Peki TÜİK ve Merkez Bankası’nın ortaklaşa yürüttüğü bu ankete yanıt verenler ekonomik zorluk çekmeyen vatandaşlar mı, yoksa sokakta başka ankete yanıt verirken başka mı konuşuluyor?
Bilemem! Ama bir tuhaflık, bir çelişki olduğu da ortada…
Üstelik bir aylık endekse de bakmıyoruz ki… Artık bir eğilim oluşmuş gibi görünüyor.
Ekimle birlikte üç aydır artan bir endeks var!
Ekimde son on altı ayın en yüksek düzeyine çıkan bir endeks var!
Dedim ya, işte ortada bu yüzden tuhaf bir durum var!

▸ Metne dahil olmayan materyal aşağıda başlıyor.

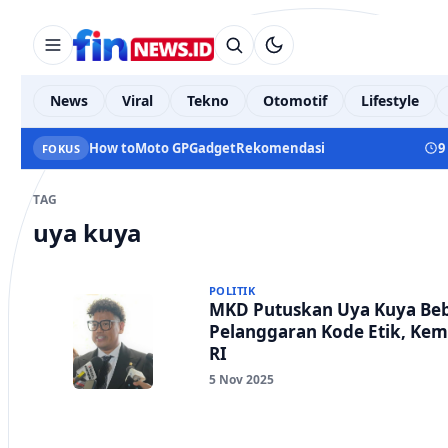
News
Viral
Tekno
Otomotif
Lifestyle
How to
Moto GP
Gadget
Rekomendasi
9
FOKUS
TAG
uya kuya
POLITIK
MKD Putuskan Uya Kuya Beb
Pelanggaran Kode Etik, Kemb
RI
5 Nov 2025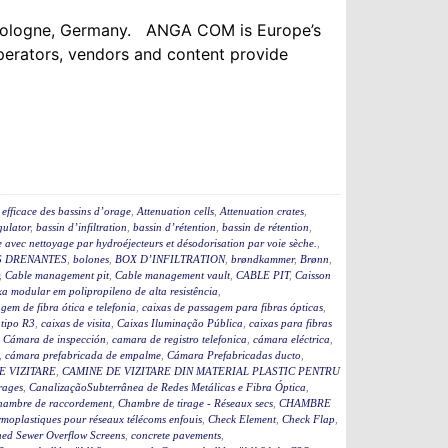
n Cologne, Germany. ANGA COM is Europe’s
operators, vendors and content provide
efficace des bassins d’orage
,
Attenuation cells
,
Attenuation crates
,
ulator
,
bassin d’infiltration
,
bassin d’rétention
,
bassin de rétention
,
 avec nettoyage par hydroéjecteurs et désodorisation par voie sèche.
,
 DRENANTES
,
bolones
,
BOX D’INFILTRATION
,
brøndkammer
,
Brønn
,
,
Cable management pit
,
Cable management vault
,
CABLE PIT
,
Caisson
a modular em polipropileno de alta resistência
,
gem de fibra ótica e telefonia
,
caixas de passagem para fibras ópticas
,
 tipo R3
,
caixas de visita
,
Caixas Iluminação Pública
,
caixas para fibras
,
Cámara de inspección
,
camara de registro telefonica
,
cámara eléctrica
,
,
cámara prefabricada de empalme
,
Cámara Prefabricadas ducto
,
E VIZITARE
,
CAMINE DE VIZITARE DIN MATERIAL PLASTIC PENTRU
rages
,
CanalizaçãoSubterrânea de Redes Metálicas e Fibra Óptica
,
hambre de raccordement
,
Chambre de tirage - Réseaux secs
,
CHAMBRE
moplastiques pour réseaux télécoms enfouis
,
Check Element
,
Check Flap
,
ed Sewer Overflow Screens
,
concrete pavements
,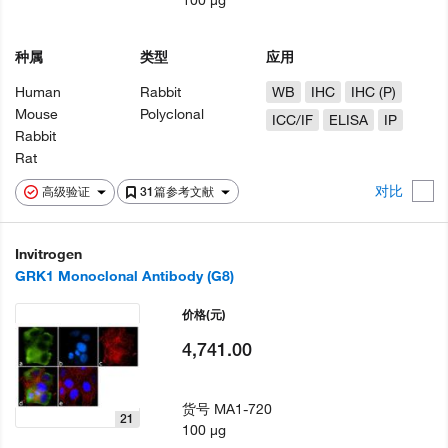
100 µg
种属
类型
应用
Human
Rabbit
WB
IHC
IHC (P)
Mouse
Polyclonal
ICC/IF
ELISA
IP
Rabbit
Rat
对比
高级验证
31篇参考文献
Invitrogen
GRK1 Monoclonal Antibody (G8)
价格
(元)
4,741.00
货号
MA1-720
21
100 µg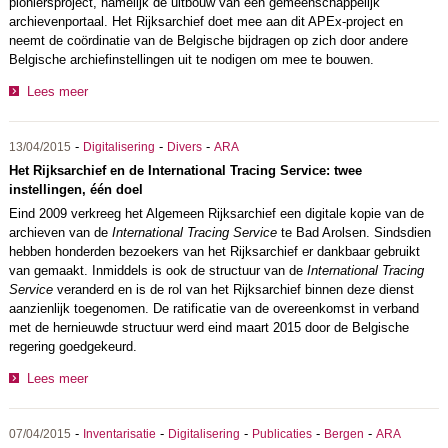
pioniersproject, namelijk de uitbouw van een gemeenschappelijk
archievenportaal. Het Rijksarchief doet mee aan dit APEx-project en
neemt de coördinatie van de Belgische bijdragen op zich door andere
Belgische archiefinstellingen uit te nodigen om mee te bouwen.
Lees meer
-
-
-
13/04/2015
Digitalisering
Divers
ARA
Het Rijksarchief en de International Tracing Service: twee
instellingen, één doel
Eind 2009 verkreeg het Algemeen Rijksarchief een digitale kopie van de
archieven van de
International Tracing Service
te Bad Arolsen. Sindsdien
hebben honderden bezoekers van het Rijksarchief er dankbaar gebruikt
van gemaakt. Inmiddels is ook de structuur van de
International Tracing
Service
veranderd en is de rol van het Rijksarchief binnen deze dienst
aanzienlijk toegenomen. De ratificatie van de overeenkomst in verband
met de hernieuwde structuur werd eind maart 2015 door de Belgische
regering goedgekeurd.
Lees meer
-
-
-
-
-
07/04/2015
Inventarisatie
Digitalisering
Publicaties
Bergen
ARA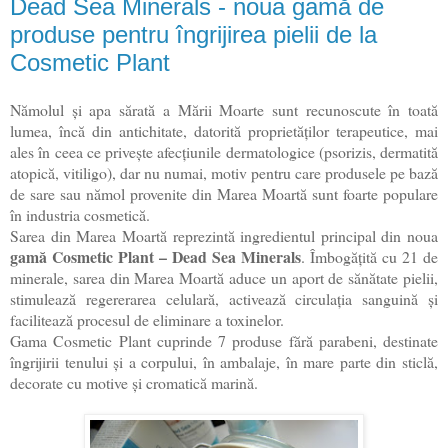
Dead Sea Minerals - noua gamă de
produse pentru îngrijirea pielii de la
Cosmetic Plant
N
ămolul și apa sărată a Mării Moarte sunt recunoscute în toată
lumea, încă din antichitate, datorită proprietăților terapeutice, mai
ales în ceea ce privește afecțiunile dermatologice (psorizis, dermatită
atopică, vitiligo), dar nu numai, motiv pentru care produsele pe bază
de sare sau nămol provenite din Marea Moartă sunt foarte populare
în industria cosmetică.
Sarea din Marea Moartă reprezintă ingredientul principal din noua
gamă Cosmetic Plant – Dead Sea Minerals
. Îmbogățită cu 21 de
minerale, sarea din Marea Moartă aduce un aport de sănătate pielii,
stimulează regererarea celulară, activează circulația sanguină și
facilitează procesul de eliminare a toxinelor.
Gama Cosmetic Plant cuprinde 7 produse fără parabeni, destinate
îngrijirii tenului și a corpului, în ambalaje, în mare parte din sticlă,
decorate cu motive și cromatică marină.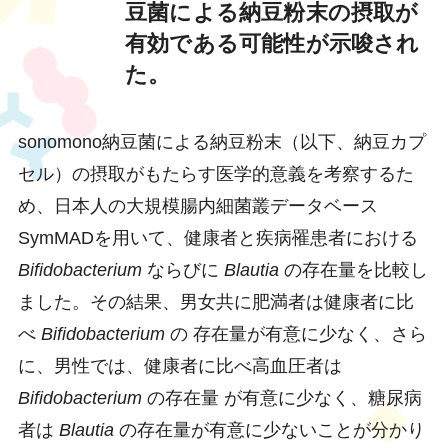
豆菌による納豆粉末の摂取が
有効である可能性が示唆され
た。
sonomono納豆菌による納豆粉末（以下、納豆カプ
セル）の摂取がもたらす医学的意義を考察するた
め、日本人の大規模腸内細菌叢データベース
SymMADを用いて、健康者と疾病罹患者における
Bifidobacterium
ならびに
Blautia
の存在量を比較し
ました。その結果、男女共に肥満者は健康者に比
べ
Bifidobacterium
の 存在量が有意に少なく、さら
に、男性では、健康者に比べ高血圧者は
Bifidobacterium
の存在量 が有意に少なく、糖尿病
者は
Blautia
の存在量が有意に少ないことが分かり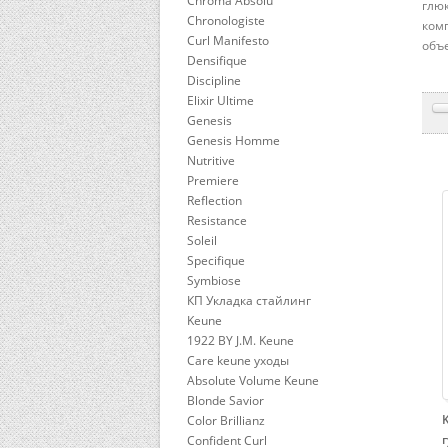
Chroma Absolu
глюк
Chronologiste
ком
Curl Manifesto
объе
Densifique
Discipline
Elixir Ultime
Genesis
Genesis Homme
Nutritive
Premiere
Reflection
Resistance
Soleil
Specifique
Symbiose
КП Укладка стайлинг
Keune
1922 BY J.M. Keune
Care keune уходы
Absolute Volume Keune
Blonde Savior
Color Brillianz
Confident Curl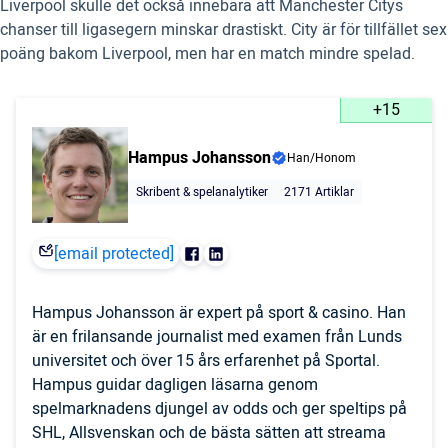
Liverpool skulle det också innebära att Manchester Citys
chanser till ligasegern minskar drastiskt. City är för tillfället sex
poäng bakom Liverpool, men har en match mindre spelad.
+15
Hampus Johansson
Han/Honom
Skribent & spelanalytiker
2171 Artiklar
[email protected]
Hampus Johansson är expert på sport & casino. Han
är en frilansande journalist med examen från Lunds
universitet och över 15 års erfarenhet på Sportal.
Hampus guidar dagligen läsarna genom
spelmarknadens djungel av odds och ger speltips på
SHL, Allsvenskan och de bästa sätten att streama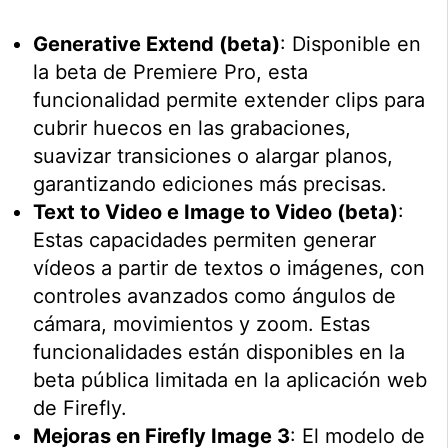
Generative Extend (beta)
: Disponible en
la beta de Premiere Pro, esta
funcionalidad permite extender clips para
cubrir huecos en las grabaciones,
suavizar transiciones o alargar planos,
garantizando ediciones más precisas.
Text to Video e Image to Video (beta)
:
Estas capacidades permiten generar
vídeos a partir de textos o imágenes, con
controles avanzados como ángulos de
cámara, movimientos y zoom. Estas
funcionalidades están disponibles en la
beta pública limitada en la aplicación web
de Firefly.
Mejoras en Firefly Image 3
: El modelo de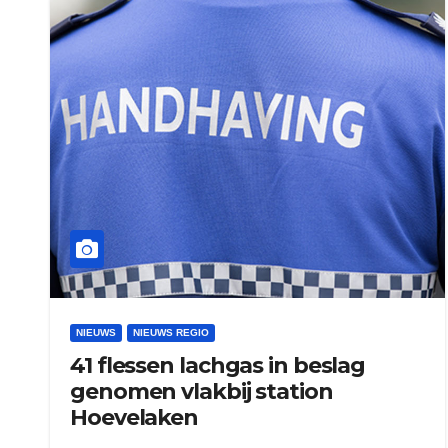
NIEUWS
NIEUWS REGIO
41 flessen lachgas in beslag
genomen vlakbij station
Hoevelaken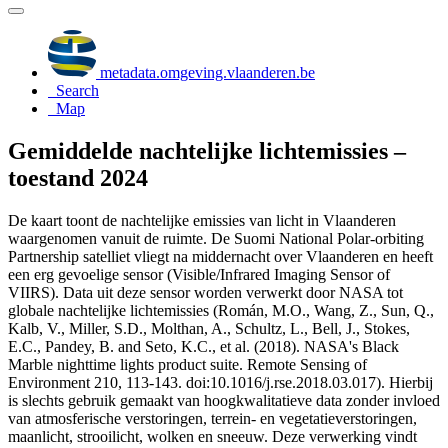
metadata.omgeving.vlaanderen.be
Search
Map
Gemiddelde nachtelijke lichtemissies –
toestand 2024
De kaart toont de nachtelijke emissies van licht in Vlaanderen
waargenomen vanuit de ruimte. De Suomi National Polar-orbiting
Partnership satelliet vliegt na middernacht over Vlaanderen en heeft
een erg gevoelige sensor (Visible/Infrared Imaging Sensor of
VIIRS). Data uit deze sensor worden verwerkt door NASA tot
globale nachtelijke lichtemissies (Román, M.O., Wang, Z., Sun, Q.,
Kalb, V., Miller, S.D., Molthan, A., Schultz, L., Bell, J., Stokes,
E.C., Pandey, B. and Seto, K.C., et al. (2018). NASA's Black
Marble nighttime lights product suite. Remote Sensing of
Environment 210, 113-143. doi:10.1016/j.rse.2018.03.017). Hierbij
is slechts gebruik gemaakt van hoogkwalitatieve data zonder invloed
van atmosferische verstoringen, terrein- en vegetatieverstoringen,
maanlicht, strooilicht, wolken en sneeuw. Deze verwerking vindt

Bakalım kasımda ne olacak?
Tüketici güven endeksinin ayın ilk yarısındaki saha çalışmasıyla elde edilen bir veri olduğunu belirttim. Dolayısıyla 80.6’ya yükselen endeks, ekim ayının ilk iki haftasındaki durumu yansıtıyor.
Türkiye önceki günden itibaren siyasi alanda büyük bir kafa karışıklığı yaşamaya başladı. MHP Genel Başkanı Bahçeli’nin çağrısı ve o süreçteki tartışmalar bakalım vatandaşın ekonomiye bakışını, ekonomiye olan güvenini nasıl etkileyecek.
Tüketici güven endeksi kasım ayında da yükselmeye devam ettiği takdirde bu durum siyaseten atılan son adımların ekonomiyi olumsuz etkilemeyeceğinin düşünüldüğü, hatta olumlu bir etkide bulunduğu şeklinde yorumlanabilir.
Ancak endekse yansıyacak şekilde ekonomik anlamda bir olumsuzluk ortaya çıkmaması, vatandaşın bu adımları onadığı anlamına tabii ki gelmez.
Ama bir de bakmışsınız, siyasetteki bu gelişmeler moralleri bozmuş, gelecek kaygıları artmış ve kasım ayındaki tüketici güven endeksi dramatik bir gerileme göstermiş. Böyle bir gelişme de sürpriz olmaz.